## RECORD EXTRACTS
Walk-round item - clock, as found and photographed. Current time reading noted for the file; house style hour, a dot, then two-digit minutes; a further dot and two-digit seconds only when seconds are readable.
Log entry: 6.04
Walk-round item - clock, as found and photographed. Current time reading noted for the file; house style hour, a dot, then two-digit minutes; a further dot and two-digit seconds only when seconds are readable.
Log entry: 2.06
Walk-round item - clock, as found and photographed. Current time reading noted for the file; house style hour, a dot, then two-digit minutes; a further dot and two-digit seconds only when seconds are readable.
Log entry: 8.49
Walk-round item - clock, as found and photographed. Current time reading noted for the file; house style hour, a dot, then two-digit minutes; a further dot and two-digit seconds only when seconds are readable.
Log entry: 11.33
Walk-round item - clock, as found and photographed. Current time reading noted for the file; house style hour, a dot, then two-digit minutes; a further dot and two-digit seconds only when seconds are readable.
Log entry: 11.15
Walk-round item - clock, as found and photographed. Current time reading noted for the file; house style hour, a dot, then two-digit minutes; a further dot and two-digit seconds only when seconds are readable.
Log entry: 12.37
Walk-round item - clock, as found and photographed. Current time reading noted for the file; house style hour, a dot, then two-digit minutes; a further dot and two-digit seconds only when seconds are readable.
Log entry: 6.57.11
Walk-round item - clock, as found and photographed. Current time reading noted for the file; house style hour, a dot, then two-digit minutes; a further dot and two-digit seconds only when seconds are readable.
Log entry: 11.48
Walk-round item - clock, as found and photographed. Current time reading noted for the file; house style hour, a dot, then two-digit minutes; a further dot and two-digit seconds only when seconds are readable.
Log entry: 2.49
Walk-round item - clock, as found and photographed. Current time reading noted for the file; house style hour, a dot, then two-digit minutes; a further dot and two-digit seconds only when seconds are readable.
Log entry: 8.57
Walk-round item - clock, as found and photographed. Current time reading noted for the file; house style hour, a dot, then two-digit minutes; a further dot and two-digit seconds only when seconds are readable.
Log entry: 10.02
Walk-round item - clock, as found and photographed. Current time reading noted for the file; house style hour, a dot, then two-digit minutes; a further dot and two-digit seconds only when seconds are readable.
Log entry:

## TO DO
Render the data from its first line up to and including the line that contains "Log entry: 11.15" as a JSON list of strings, with one string per line and blank lines omitted.

## TASK ANSWER
[
  "Walk-round item - clock, as found and photographed. Current time reading noted for the file; house style hour, a dot, then two-digit minutes; a further dot and two-digit seconds only when seconds are readable.",
  "Log entry: 6.04",
  "Walk-round item - clock, as found and photographed. Current time reading noted for the file; house style hour, a dot, then two-digit minutes; a further dot and two-digit seconds only when seconds are readable.",
  "Log entry: 2.06",
  "Walk-round item - clock, as found and photographed. Current time reading noted for the file; house style hour, a dot, then two-digit minutes; a further dot and two-digit seconds only when seconds are readable.",
  "Log entry: 8.49",
  "Walk-round item - clock, as found and photographed. Current time reading noted for the file; house style hour, a dot, then two-digit minutes; a further dot and two-digit seconds only when seconds are readable.",
  "Log entry: 11.33",
  "Walk-round item - clock, as found and photographed. Current time reading noted for the file; house style hour, a dot, then two-digit minutes; a further dot and two-digit seconds only when seconds are readable.",
  "Log entry: 11.15"
]